▼
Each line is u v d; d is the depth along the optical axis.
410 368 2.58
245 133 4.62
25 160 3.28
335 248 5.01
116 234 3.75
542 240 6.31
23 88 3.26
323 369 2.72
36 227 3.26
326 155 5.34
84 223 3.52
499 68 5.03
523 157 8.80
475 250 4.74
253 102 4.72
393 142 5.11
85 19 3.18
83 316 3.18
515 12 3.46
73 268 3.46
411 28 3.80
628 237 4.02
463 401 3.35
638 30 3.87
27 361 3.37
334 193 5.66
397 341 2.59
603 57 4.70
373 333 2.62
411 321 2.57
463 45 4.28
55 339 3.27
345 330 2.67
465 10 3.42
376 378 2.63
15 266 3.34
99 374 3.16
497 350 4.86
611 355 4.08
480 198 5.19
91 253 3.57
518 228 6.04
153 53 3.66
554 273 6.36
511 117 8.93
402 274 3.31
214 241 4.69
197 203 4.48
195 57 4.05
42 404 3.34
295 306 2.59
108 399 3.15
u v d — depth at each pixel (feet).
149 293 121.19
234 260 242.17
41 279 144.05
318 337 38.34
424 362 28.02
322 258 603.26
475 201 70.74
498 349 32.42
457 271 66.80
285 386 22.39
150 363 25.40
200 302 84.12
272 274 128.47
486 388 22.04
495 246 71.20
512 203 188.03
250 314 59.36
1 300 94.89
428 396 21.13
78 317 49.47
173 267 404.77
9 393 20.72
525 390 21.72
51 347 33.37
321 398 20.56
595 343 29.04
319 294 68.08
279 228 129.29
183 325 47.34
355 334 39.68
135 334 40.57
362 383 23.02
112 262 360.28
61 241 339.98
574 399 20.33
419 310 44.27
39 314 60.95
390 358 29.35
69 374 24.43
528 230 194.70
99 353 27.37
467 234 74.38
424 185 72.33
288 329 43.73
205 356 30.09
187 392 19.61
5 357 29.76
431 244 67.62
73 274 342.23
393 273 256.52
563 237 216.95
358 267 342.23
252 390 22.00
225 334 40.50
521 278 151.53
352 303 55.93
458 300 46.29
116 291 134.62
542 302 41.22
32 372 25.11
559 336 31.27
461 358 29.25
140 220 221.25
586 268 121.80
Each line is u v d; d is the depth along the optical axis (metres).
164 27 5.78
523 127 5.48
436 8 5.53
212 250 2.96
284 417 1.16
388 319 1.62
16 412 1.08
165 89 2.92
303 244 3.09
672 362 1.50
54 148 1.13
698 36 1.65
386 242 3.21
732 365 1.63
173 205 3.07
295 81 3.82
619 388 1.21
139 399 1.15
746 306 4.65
▲
WHAT THE EXERCISE ASKS:
Set down the material above in full, keeping each line exactly as it is.

FINISHED TASK:
Each line is u v d; d is the depth along the optical axis.
410 368 2.58
245 133 4.62
25 160 3.28
335 248 5.01
116 234 3.75
542 240 6.31
23 88 3.26
323 369 2.72
36 227 3.26
326 155 5.34
84 223 3.52
499 68 5.03
523 157 8.80
475 250 4.74
253 102 4.72
393 142 5.11
85 19 3.18
83 316 3.18
515 12 3.46
73 268 3.46
411 28 3.80
628 237 4.02
463 401 3.35
638 30 3.87
27 361 3.37
334 193 5.66
397 341 2.59
603 57 4.70
373 333 2.62
411 321 2.57
463 45 4.28
55 339 3.27
345 330 2.67
465 10 3.42
376 378 2.63
15 266 3.34
99 374 3.16
497 350 4.86
611 355 4.08
480 198 5.19
91 253 3.57
518 228 6.04
153 53 3.66
554 273 6.36
511 117 8.93
402 274 3.31
214 241 4.69
197 203 4.48
195 57 4.05
42 404 3.34
295 306 2.59
108 399 3.15
u v d — depth at each pixel (feet).
149 293 121.19
234 260 242.17
41 279 144.05
318 337 38.34
424 362 28.02
322 258 603.26
475 201 70.74
498 349 32.42
457 271 66.80
285 386 22.39
150 363 25.40
200 302 84.12
272 274 128.47
486 388 22.04
495 246 71.20
512 203 188.03
250 314 59.36
1 300 94.89
428 396 21.13
78 317 49.47
173 267 404.77
9 393 20.72
525 390 21.72
51 347 33.37
321 398 20.56
595 343 29.04
319 294 68.08
279 228 129.29
183 325 47.34
355 334 39.68
135 334 40.57
362 383 23.02
112 262 360.28
61 241 339.98
574 399 20.33
419 310 44.27
39 314 60.95
390 358 29.35
69 374 24.43
528 230 194.70
99 353 27.37
467 234 74.38
424 185 72.33
288 329 43.73
205 356 30.09
187 392 19.61
5 357 29.76
431 244 67.62
73 274 342.23
393 273 256.52
563 237 216.95
358 267 342.23
252 390 22.00
225 334 40.50
521 278 151.53
352 303 55.93
458 300 46.29
116 291 134.62
542 302 41.22
32 372 25.11
559 336 31.27
461 358 29.25
140 220 221.25
586 268 121.80
Each line is u v d; d is the depth along the optical axis (metres).
164 27 5.78
523 127 5.48
436 8 5.53
212 250 2.96
284 417 1.16
388 319 1.62
16 412 1.08
165 89 2.92
303 244 3.09
672 362 1.50
54 148 1.13
698 36 1.65
386 242 3.21
732 365 1.63
173 205 3.07
295 81 3.82
619 388 1.21
139 399 1.15
746 306 4.65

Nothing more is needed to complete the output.